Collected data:
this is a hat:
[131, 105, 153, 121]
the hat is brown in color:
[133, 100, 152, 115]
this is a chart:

What is required:
Could you reproduce all of the data above with "hat" swapped for "cap" and nothing else changed?

Expected output:
this is a cap:
[131, 105, 153, 121]
the cap is brown in color:
[133, 100, 152, 115]
this is a chart:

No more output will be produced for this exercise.